Below are records to repeat exactly. Omit the pictures from the copy.

##### DATA EXTRACTS

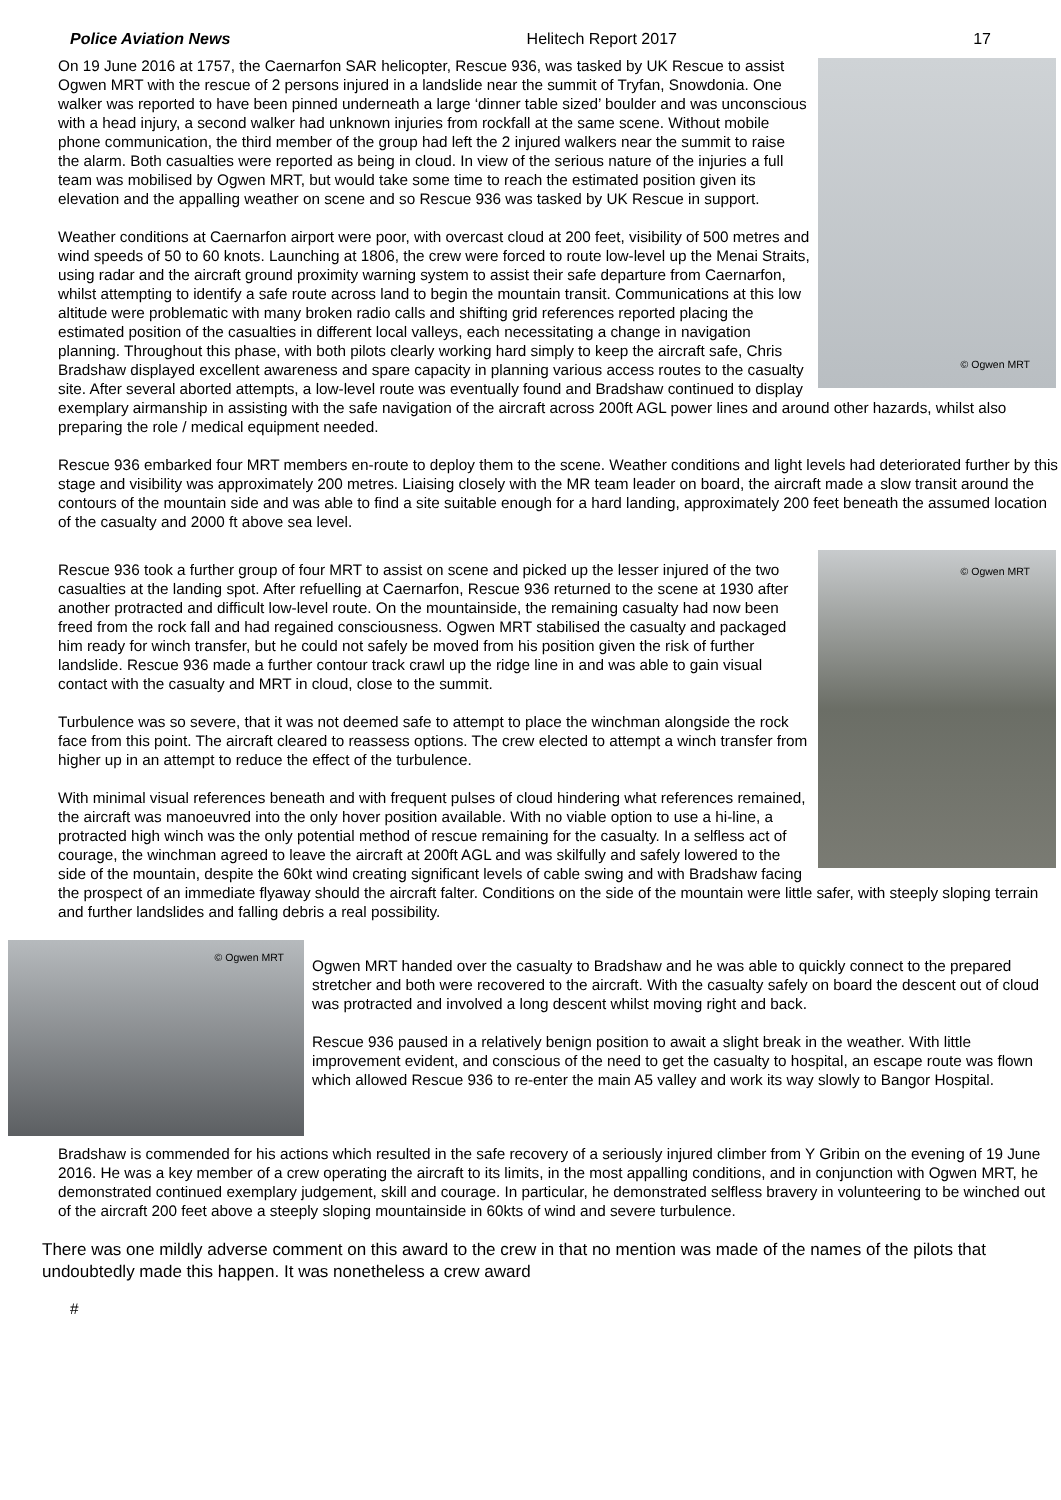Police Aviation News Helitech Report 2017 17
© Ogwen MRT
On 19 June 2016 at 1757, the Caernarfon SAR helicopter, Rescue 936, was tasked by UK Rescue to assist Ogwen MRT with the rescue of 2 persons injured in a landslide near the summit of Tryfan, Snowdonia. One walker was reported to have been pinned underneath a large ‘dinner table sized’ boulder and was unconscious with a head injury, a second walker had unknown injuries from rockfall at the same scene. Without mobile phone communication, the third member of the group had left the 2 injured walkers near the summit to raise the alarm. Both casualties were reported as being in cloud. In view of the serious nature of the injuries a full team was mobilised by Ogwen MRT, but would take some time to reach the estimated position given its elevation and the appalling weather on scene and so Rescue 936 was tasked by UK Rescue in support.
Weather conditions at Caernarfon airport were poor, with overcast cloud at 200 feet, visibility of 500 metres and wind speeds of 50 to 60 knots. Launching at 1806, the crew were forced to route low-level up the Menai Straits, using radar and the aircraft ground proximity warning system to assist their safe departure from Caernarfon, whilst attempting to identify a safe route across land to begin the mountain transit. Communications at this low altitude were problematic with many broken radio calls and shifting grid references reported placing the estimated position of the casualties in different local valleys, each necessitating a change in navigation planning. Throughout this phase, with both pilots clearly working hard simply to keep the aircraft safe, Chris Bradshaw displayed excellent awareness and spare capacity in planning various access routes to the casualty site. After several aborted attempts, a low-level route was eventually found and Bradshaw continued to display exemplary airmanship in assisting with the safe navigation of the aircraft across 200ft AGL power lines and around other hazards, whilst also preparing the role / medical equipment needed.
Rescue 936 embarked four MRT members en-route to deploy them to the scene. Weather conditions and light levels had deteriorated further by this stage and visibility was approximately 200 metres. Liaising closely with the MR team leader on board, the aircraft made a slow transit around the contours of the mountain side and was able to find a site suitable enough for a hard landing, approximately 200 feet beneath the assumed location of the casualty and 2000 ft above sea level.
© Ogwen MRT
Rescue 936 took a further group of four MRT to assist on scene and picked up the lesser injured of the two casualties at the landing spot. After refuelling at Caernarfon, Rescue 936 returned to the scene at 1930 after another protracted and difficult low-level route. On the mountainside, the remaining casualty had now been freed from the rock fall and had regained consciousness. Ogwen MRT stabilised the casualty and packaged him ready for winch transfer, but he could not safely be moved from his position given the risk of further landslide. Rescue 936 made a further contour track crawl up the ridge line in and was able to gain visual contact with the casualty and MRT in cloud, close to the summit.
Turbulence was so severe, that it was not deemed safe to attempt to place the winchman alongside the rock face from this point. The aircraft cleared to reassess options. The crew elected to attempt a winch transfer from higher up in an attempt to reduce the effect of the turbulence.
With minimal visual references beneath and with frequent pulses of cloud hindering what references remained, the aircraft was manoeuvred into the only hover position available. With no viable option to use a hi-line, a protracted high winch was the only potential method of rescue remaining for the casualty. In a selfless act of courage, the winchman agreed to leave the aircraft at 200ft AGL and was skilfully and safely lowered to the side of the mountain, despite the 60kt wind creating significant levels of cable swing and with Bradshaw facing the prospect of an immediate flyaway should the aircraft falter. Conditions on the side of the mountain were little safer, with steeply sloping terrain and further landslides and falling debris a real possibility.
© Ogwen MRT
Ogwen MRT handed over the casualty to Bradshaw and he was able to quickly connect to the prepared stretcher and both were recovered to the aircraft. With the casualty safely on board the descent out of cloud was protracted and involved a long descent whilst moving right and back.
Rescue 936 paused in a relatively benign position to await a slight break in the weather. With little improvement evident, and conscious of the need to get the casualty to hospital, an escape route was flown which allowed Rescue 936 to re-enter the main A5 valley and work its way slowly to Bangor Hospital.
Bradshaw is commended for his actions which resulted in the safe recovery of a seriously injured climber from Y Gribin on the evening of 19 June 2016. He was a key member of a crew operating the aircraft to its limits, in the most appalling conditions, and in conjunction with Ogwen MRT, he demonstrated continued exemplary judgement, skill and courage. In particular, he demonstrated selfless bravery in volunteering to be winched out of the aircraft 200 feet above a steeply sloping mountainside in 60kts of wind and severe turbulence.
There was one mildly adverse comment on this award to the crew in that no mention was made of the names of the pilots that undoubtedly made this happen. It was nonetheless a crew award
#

##########

**TASK RESPONSE**
Police Aviation News Helitech Report 2017 17
© Ogwen MRT
On 19 June 2016 at 1757, the Caernarfon SAR helicopter, Rescue 936, was tasked by UK Rescue to assist Ogwen MRT with the rescue of 2 persons injured in a landslide near the summit of Tryfan, Snowdonia. One walker was reported to have been pinned underneath a large ‘dinner table sized’ boulder and was unconscious with a head injury, a second walker had unknown injuries from rockfall at the same scene. Without mobile phone communication, the third member of the group had left the 2 injured walkers near the summit to raise the alarm. Both casualties were reported as being in cloud. In view of the serious nature of the injuries a full team was mobilised by Ogwen MRT, but would take some time to reach the estimated position given its elevation and the appalling weather on scene and so Rescue 936 was tasked by UK Rescue in support.
Weather conditions at Caernarfon airport were poor, with overcast cloud at 200 feet, visibility of 500 metres and wind speeds of 50 to 60 knots. Launching at 1806, the crew were forced to route low-level up the Menai Straits, using radar and the aircraft ground proximity warning system to assist their safe departure from Caernarfon, whilst attempting to identify a safe route across land to begin the mountain transit. Communications at this low altitude were problematic with many broken radio calls and shifting grid references reported placing the estimated position of the casualties in different local valleys, each necessitating a change in navigation planning. Throughout this phase, with both pilots clearly working hard simply to keep the aircraft safe, Chris Bradshaw displayed excellent awareness and spare capacity in planning various access routes to the casualty site. After several aborted attempts, a low-level route was eventually found and Bradshaw continued to display exemplary airmanship in assisting with the safe navigation of the aircraft across 200ft AGL power lines and around other hazards, whilst also preparing the role / medical equipment needed.
Rescue 936 embarked four MRT members en-route to deploy them to the scene. Weather conditions and light levels had deteriorated further by this stage and visibility was approximately 200 metres. Liaising closely with the MR team leader on board, the aircraft made a slow transit around the contours of the mountain side and was able to find a site suitable enough for a hard landing, approximately 200 feet beneath the assumed location of the casualty and 2000 ft above sea level.
© Ogwen MRT
Rescue 936 took a further group of four MRT to assist on scene and picked up the lesser injured of the two casualties at the landing spot. After refuelling at Caernarfon, Rescue 936 returned to the scene at 1930 after another protracted and difficult low-level route. On the mountainside, the remaining casualty had now been freed from the rock fall and had regained consciousness. Ogwen MRT stabilised the casualty and packaged him ready for winch transfer, but he could not safely be moved from his position given the risk of further landslide. Rescue 936 made a further contour track crawl up the ridge line in and was able to gain visual contact with the casualty and MRT in cloud, close to the summit.
Turbulence was so severe, that it was not deemed safe to attempt to place the winchman alongside the rock face from this point. The aircraft cleared to reassess options. The crew elected to attempt a winch transfer from higher up in an attempt to reduce the effect of the turbulence.
With minimal visual references beneath and with frequent pulses of cloud hindering what references remained, the aircraft was manoeuvred into the only hover position available. With no viable option to use a hi-line, a protracted high winch was the only potential method of rescue remaining for the casualty. In a selfless act of courage, the winchman agreed to leave the aircraft at 200ft AGL and was skilfully and safely lowered to the side of the mountain, despite the 60kt wind creating significant levels of cable swing and with Bradshaw facing the prospect of an immediate flyaway should the aircraft falter. Conditions on the side of the mountain were little safer, with steeply sloping terrain and further landslides and falling debris a real possibility.
© Ogwen MRT
Ogwen MRT handed over the casualty to Bradshaw and he was able to quickly connect to the prepared stretcher and both were recovered to the aircraft. With the casualty safely on board the descent out of cloud was protracted and involved a long descent whilst moving right and back.
Rescue 936 paused in a relatively benign position to await a slight break in the weather. With little improvement evident, and conscious of the need to get the casualty to hospital, an escape route was flown which allowed Rescue 936 to re-enter the main A5 valley and work its way slowly to Bangor Hospital.
Bradshaw is commended for his actions which resulted in the safe recovery of a seriously injured climber from Y Gribin on the evening of 19 June 2016. He was a key member of a crew operating the aircraft to its limits, in the most appalling conditions, and in conjunction with Ogwen MRT, he demonstrated continued exemplary judgement, skill and courage. In particular, he demonstrated selfless bravery in volunteering to be winched out of the aircraft 200 feet above a steeply sloping mountainside in 60kts of wind and severe turbulence.
There was one mildly adverse comment on this award to the crew in that no mention was made of the names of the pilots that undoubtedly made this happen. It was nonetheless a crew award
#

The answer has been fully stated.